Segment Open
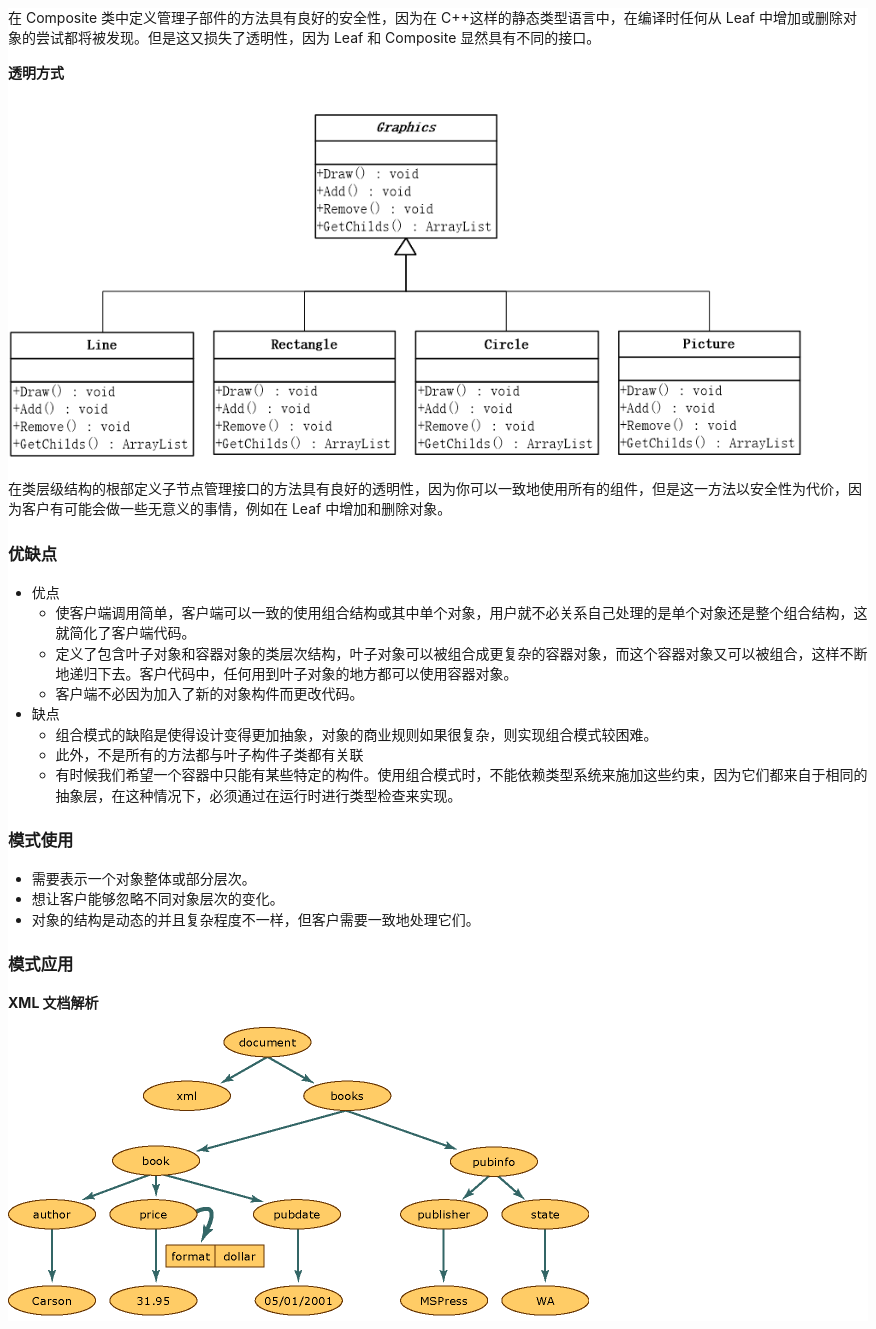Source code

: 在 Composite 类中定义管理子部件的方法具有良好的安全性，因为在 C++这样的静态类型语言中，在编译时任何从 Leaf 中增加或删除对象的尝试都将被发现。但是这又损失了透明性，因为 Leaf 和 Composite 显然具有不同的接口。

**透明方式**

![](./微信截图_20180416164944.png)

在类层级结构的根部定义子节点管理接口的方法具有良好的透明性，因为你可以一致地使用所有的组件，但是这一方法以安全性为代价，因为客户有可能会做一些无意义的事情，例如在 Leaf 中增加和删除对象。

### 优缺点

-  优点
   -  使客户端调用简单，客户端可以一致的使用组合结构或其中单个对象，用户就不必关系自己处理的是单个对象还是整个组合结构，这就简化了客户端代码。
   -  定义了包含叶子对象和容器对象的类层次结构，叶子对象可以被组合成更复杂的容器对象，而这个容器对象又可以被组合，这样不断地递归下去。客户代码中，任何用到叶子对象的地方都可以使用容器对象。
   -  客户端不必因为加入了新的对象构件而更改代码。
-  缺点
   -  组合模式的缺陷是使得设计变得更加抽象，对象的商业规则如果很复杂，则实现组合模式较困难。
   -  此外，不是所有的方法都与叶子构件子类都有关联
   -  有时候我们希望一个容器中只能有某些特定的构件。使用组合模式时，不能依赖类型系统来施加这些约束，因为它们都来自于相同的抽象层，在这种情况下，必须通过在运行时进行类型检查来实现。

### 模式使用

-  需要表示一个对象整体或部分层次。
-  想让客户能够忽略不同对象层次的变化。
-  对象的结构是动态的并且复杂程度不一样，但客户需要一致地处理它们。

### 模式应用

**XML 文档解析**

![](./微信截图_20180416165525.png)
Segment Closed
- Your instructions -
Transcribe every one of the lines above character for character, and leave the pictures out of your answer.

- Expected output -
Source code

: 在 Composite 类中定义管理子部件的方法具有良好的安全性，因为在 C++这样的静态类型语言中，在编译时任何从 Leaf 中增加或删除对象的尝试都将被发现。但是这又损失了透明性，因为 Leaf 和 Composite 显然具有不同的接口。

**透明方式**

![](./微信截图_20180416164944.png)

在类层级结构的根部定义子节点管理接口的方法具有良好的透明性，因为你可以一致地使用所有的组件，但是这一方法以安全性为代价，因为客户有可能会做一些无意义的事情，例如在 Leaf 中增加和删除对象。

### 优缺点

-  优点
   -  使客户端调用简单，客户端可以一致的使用组合结构或其中单个对象，用户就不必关系自己处理的是单个对象还是整个组合结构，这就简化了客户端代码。
   -  定义了包含叶子对象和容器对象的类层次结构，叶子对象可以被组合成更复杂的容器对象，而这个容器对象又可以被组合，这样不断地递归下去。客户代码中，任何用到叶子对象的地方都可以使用容器对象。
   -  客户端不必因为加入了新的对象构件而更改代码。
-  缺点
   -  组合模式的缺陷是使得设计变得更加抽象，对象的商业规则如果很复杂，则实现组合模式较困难。
   -  此外，不是所有的方法都与叶子构件子类都有关联
   -  有时候我们希望一个容器中只能有某些特定的构件。使用组合模式时，不能依赖类型系统来施加这些约束，因为它们都来自于相同的抽象层，在这种情况下，必须通过在运行时进行类型检查来实现。

### 模式使用

-  需要表示一个对象整体或部分层次。
-  想让客户能够忽略不同对象层次的变化。
-  对象的结构是动态的并且复杂程度不一样，但客户需要一致地处理它们。

### 模式应用

**XML 文档解析**

![](./微信截图_20180416165525.png)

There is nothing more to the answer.